Libérée l'an dernier après un long calvaire aux mains de la guérilla colombienne, Ingrid Betancourt est venue exprimer, mercredi, toute sa gratitude envers les Québécois.

«Si je suis là, c'est grâce à vous», a dit la femme de 47 ans, émue, la voix fragile, lors d'une allocution prononcée au Salon rouge de l'Assemblée nationale.

En déposant une pétition en sa faveur, en juin 2002, l'Assemblée nationale du Québec a initié un élan déterminant, a relaté Mme Betancourt, qui a été prisonnière des Forces armées révolutionnaires de Colombie (FARC) pendant six ans et demi.

Peu à peu, dans le sillon du Québec, le monde s'est mobilisé pour la libération des otages, a fait valoir l'ex-candidate aux élections présidentielles de Colombie.

«Vous avez été les premiers, les précurseurs dans la lutte pour la libération des otages. Il y a eu le Québec, puis la Belgique, ensuite la France, l'Europe, le monde et enfin la Colombie», a-t-elle raconté.

Mme Betancourt a été accueillie au Québec avec des égards réservés aux grands de ce monde.

Tour à tour, les leaders de l'opposition, de même que le premier ministre Jean Charest ont souligné «le courage» incarné par la politicienne franco-colombienne.

Parfois, les hommages rendus prenaient une teinte quasi mystique ou religieuse. Ainsi, pour la chef par intérim de l'Action démocratique, Sylvie Roy, Ingrid Betancourt n'est rien de moins qu'«un être de chair et de lumière».

Plus réservé, le premier ministre Charest a soutenu que «le monde» avait besoin de gens qui luttent sans relâche pour la liberté comme Ingrid Betancourt.

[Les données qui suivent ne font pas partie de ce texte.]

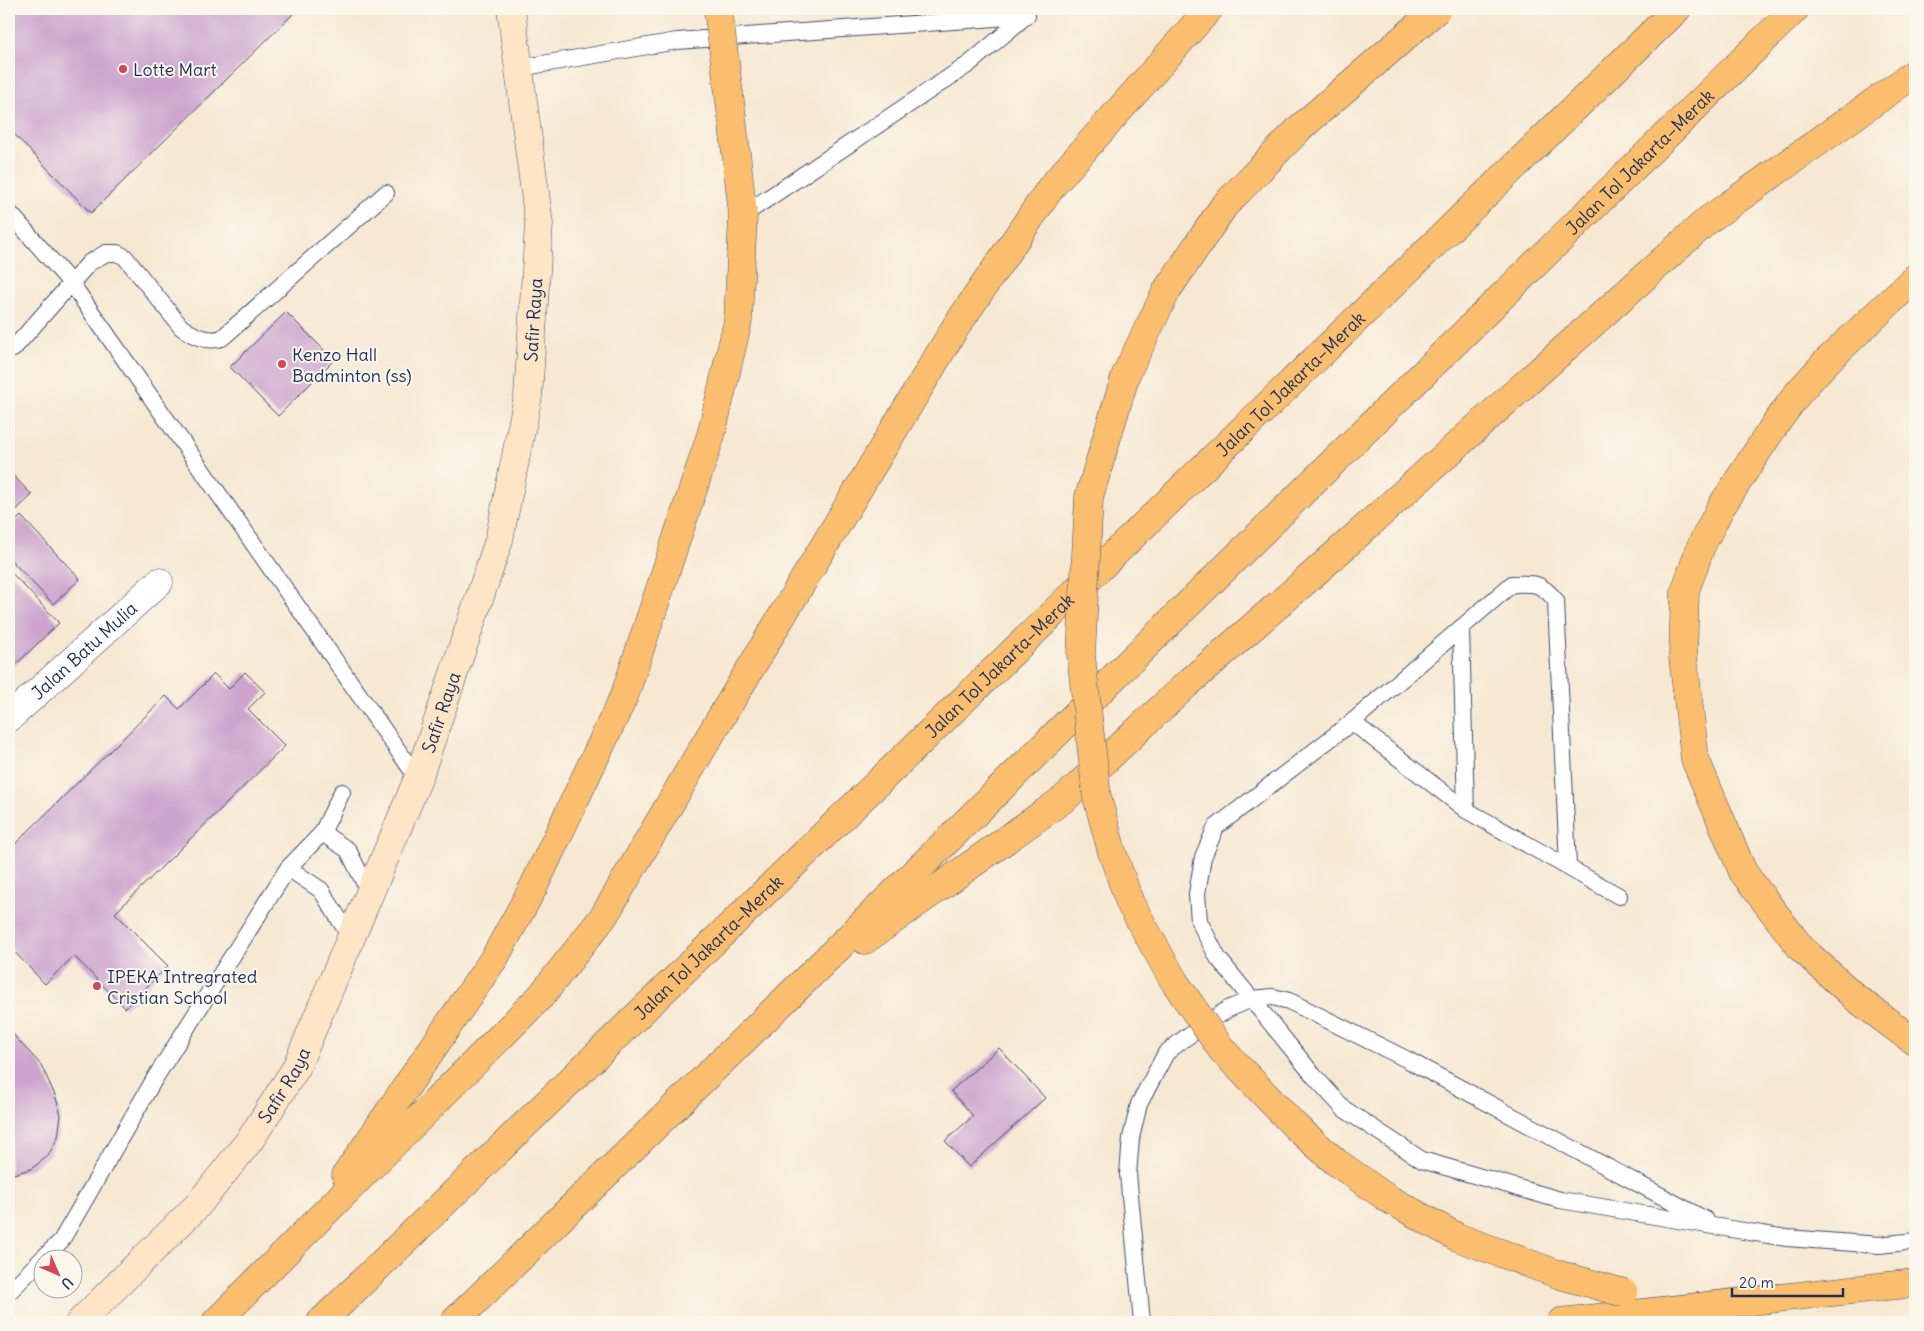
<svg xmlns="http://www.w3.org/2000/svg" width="1924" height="1331" viewBox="0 0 1924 1331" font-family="Delius,sans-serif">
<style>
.building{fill:#cca4ce}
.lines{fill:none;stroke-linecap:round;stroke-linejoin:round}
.lane-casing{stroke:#3c4b6f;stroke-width:18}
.street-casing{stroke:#3c4b6f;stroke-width:29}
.secondary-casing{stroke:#3c4b6f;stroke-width:29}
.highway-casing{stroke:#3c4b6f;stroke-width:29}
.lane{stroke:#fff;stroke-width:16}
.street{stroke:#fff;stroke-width:28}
.secondary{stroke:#fde5c5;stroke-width:28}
.highway{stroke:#fbbe6e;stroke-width:28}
.highway-bridge-casing{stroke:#3c4b6f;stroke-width:29;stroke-linecap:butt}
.highway-bridge{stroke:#fbbe6e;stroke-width:28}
.poi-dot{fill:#d1495b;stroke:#fbf7ec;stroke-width:2}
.labels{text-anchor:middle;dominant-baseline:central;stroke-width:4;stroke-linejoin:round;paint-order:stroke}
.poi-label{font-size:18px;fill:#1b2f5e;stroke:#fbf7ec;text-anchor:start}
.street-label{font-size:18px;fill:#1b2f5e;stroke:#fbf7ec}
</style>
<rect width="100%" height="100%" fill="#fbf7ec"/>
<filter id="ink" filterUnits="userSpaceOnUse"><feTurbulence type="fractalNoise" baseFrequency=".02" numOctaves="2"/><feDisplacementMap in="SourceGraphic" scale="10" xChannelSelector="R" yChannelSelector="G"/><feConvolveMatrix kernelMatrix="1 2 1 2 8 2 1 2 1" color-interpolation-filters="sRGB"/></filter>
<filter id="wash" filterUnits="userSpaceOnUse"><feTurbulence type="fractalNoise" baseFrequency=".0096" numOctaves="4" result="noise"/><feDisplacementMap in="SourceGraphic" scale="20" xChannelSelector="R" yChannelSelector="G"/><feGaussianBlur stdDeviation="1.12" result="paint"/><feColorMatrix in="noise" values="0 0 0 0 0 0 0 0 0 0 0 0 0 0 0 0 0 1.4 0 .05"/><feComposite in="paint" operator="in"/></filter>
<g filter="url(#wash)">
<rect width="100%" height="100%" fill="#f6e8d2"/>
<g id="blocks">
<g class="building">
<path d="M9 9H298L91 213 9 129Z"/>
<path d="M286 312 334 360 278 416 230 367Z"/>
<path d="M9 471 32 495 9 517Z"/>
<path d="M21 516 80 579 53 604 9 558V527Z"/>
<path d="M9 570 59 623 9 671Z"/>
<path d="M245 672 265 692 248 709 285 746 115 913 168 966 125 1008 74 956 45 984 9 946V850L166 696 179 709 214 674 229 689Z"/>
<path d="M9 1030 41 1065 55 1095 61 1115 58 1137 48 1156 31 1169 10 1175Z"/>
<path d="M999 1048 1045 1098 969 1167 945 1141 973 1116 951 1091Z"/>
</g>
</g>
</g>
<g filter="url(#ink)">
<use href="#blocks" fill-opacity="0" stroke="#3c4b6f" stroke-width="1"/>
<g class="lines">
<defs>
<g id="lane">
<path d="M519 68 677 41 1025 16"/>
<path d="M9 212 71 283 418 779"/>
<path d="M743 215 969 64 1027 15"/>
<path d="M9 344 13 349 89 263 106 253H117L125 257 181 327C193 336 207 343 222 338L386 193"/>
<path d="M1461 628 1466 810"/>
<path d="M1352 722 1466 810 1619 896"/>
<path d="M322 833 348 850 370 894"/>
<path d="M1568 866 1556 601C1541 582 1534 583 1512 584L1352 722 1216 827 1203 857 1197 894 1199 921 1218 958 1314 1076 1344 1109 1422 1160 1560 1200 1719 1227 1787 1238 1879 1245 1915 1241"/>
<path d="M288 868 321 890 351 938"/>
<path d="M43 1258 61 1241 155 1078 288 868 322 833 342 792"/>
<path d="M9 1292 42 1259"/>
<path d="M1142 1322 1128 1174 1131 1138 1139 1104 1166 1053 1185 1038 1228 1009 1252 999 1273 997 1289 1001 1406 1059 1706 1220"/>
</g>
<g id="street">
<path id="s1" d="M9 718 159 582"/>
</g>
<g id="secondary">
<path id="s2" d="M80 1322 197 1206 250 1140 296 1068 418 779 499 540 528 396 539 224 511 9"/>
</g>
<g id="highway">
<path d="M1915 278 1826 362 1798 393 1772 429 1721 507 1701 546 1685 591 1683 657 1695 759 1743 872 1801 948 1857 999 1915 1042"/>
<path d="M865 940 1065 798 1186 685 1309 578 1708 220 1915 73"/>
<path d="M346 1175 495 957 533 888 625 694 711 435 738 321 743 215 732 117"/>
<path d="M216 1322 541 996 604 916 705 744 955 328 1052 186 1209 9"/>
<path id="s3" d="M321 1322 1677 9"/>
<path id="s4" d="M454 1322 796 989 1795 9"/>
<path d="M1561 1322 1915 1283"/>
</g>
</defs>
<use href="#lane" class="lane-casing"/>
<use href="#street" class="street-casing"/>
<use href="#secondary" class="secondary-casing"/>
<use href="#highway" class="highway-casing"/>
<use href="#lane" class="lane"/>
<use href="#street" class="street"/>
<use href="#secondary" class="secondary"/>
<use href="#highway" class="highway"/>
<defs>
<g id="highway-bridge">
<path d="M718 9 732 117"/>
<path d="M1437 9 1300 128 1224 206 1167 290 1126 374 1089 497 1081 655 1097 797 1112 852 1130 903 1174 981 1222 1050 1296 1127 1336 1162 1387 1198 1457 1237 1560 1275 1624 1293"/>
</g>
</defs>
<use href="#highway-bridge" class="highway-bridge-casing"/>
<use href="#highway-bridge" class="highway-bridge"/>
</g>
</g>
<g class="poi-dot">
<circle cx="123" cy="69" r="5"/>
<circle cx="282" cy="364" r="5"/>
<circle cx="97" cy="986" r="5"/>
</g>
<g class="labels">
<g class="poi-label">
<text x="133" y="69">Lotte Mart</text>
<text x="292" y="354">Kenzo Hall<tspan x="292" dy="21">Badminton (ss)</tspan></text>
<text x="107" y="976">IPEKA Intregrated<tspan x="107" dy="21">Cristian School</tspan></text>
</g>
<g class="street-label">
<text stroke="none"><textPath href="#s4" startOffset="1659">Jalan Tol Jakarta–Merak</textPath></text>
<text stroke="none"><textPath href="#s2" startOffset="1124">Safir Raya</textPath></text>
<text stroke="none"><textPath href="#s3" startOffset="1349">Jalan Tol Jakarta–Merak</textPath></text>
<text stroke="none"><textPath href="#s1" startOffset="101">Jalan Batu Mulia</textPath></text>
<text stroke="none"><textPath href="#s3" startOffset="944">Jalan Tol Jakarta–Merak</textPath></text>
<text stroke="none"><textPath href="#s2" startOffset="719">Safir Raya</textPath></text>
<text stroke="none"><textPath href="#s3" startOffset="539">Jalan Tol Jakarta–Merak</textPath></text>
<text stroke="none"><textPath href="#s2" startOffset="314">Safir Raya</textPath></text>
</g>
</g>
<rect width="1924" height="1331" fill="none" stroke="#fbf7ec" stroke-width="30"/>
<g transform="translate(58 1274) rotate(135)"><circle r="24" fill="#fbf7ec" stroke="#a1a7b3"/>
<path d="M0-4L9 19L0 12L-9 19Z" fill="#d1495b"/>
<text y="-8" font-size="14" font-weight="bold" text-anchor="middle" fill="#1b2f5e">U</text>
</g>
<path d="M1732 1288v8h111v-8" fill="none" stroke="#1b2f5e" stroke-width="2.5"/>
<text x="1739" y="1288" font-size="15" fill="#1b2f5e" stroke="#fbf7ec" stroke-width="4" paint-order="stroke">20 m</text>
</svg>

Pour sa part, la chef du Parti québécois, Pauline Marois, a dit être enchantée «en tant que femme» de rencontrer une personne dont le cheminement prouve qu'il est possible de surmonter les difficultés.

Vêtue d'une robe cache-coeur chic mais sobre, Mme Betancourt a reçu la médaille d'honneur de l'Assemblée nationale des mains du président, Yvon Vallières. Elle a quitté le parlement peu après midi pour livrer un témoignage devant les invités de la Société des relations internationales de Québec, au Château Frontenac.

La militante des droits de l'Homme connaît bien l'auguste hôtel de la capitale pour y avoir déjà séjourné, en vacances.

«Je suis une Canadienne de coeur. J'ai parcouru votre pays, j'y ai fait du camping. Je suis tombée amoureuse, ici, du père de mes enfants», a-t-elle révélé avec candeur.

L'ex-sénatrice est consciente d'être devenue un symbole de courage et de survie depuis sa libération spectaculaire, le 2 juillet 2008, par un commando de l'armée colombienne.

Mais le combat n'est pas terminé pour autant. Les Québécois, a-t-elle dit, doivent poursuivre la lutte au nom de ses 24 camarades d'infortune toujours captifs dans la jungle.

«Certains ont 11 ans de captivité aux mains des FARC. (...) C'est très dur. On ne peut pas les laisser là, mais ils n'intéressent personne, aucune porte ne s'ouvre pour eux. J'ai beau être un symbole, j'ai besoin de votre aide», a-t-elle lancé.

Ingrid Betancourt est un personnage autant adulé que controversé.

Dans un ouvrage récent, trois Américains otages des FARC pendant plus de cinq ans dressent un portrait peu flatteur de l'ex-politicienne.

Les auteurs la décrivent comme «égoïste, hautaine, dangereuse (et) arrogante».

L'ex-otage n'a pas cherché mercredi à dissimuler son côté sombre.

Pendant sa captivité, il lui arrivait de voir des choses «laides», comme «l'égoïsme» et la «couardise».

«Et je ne l'ai pas vu chez les autres, je l'ai vu en moi», a-t-elle avoué.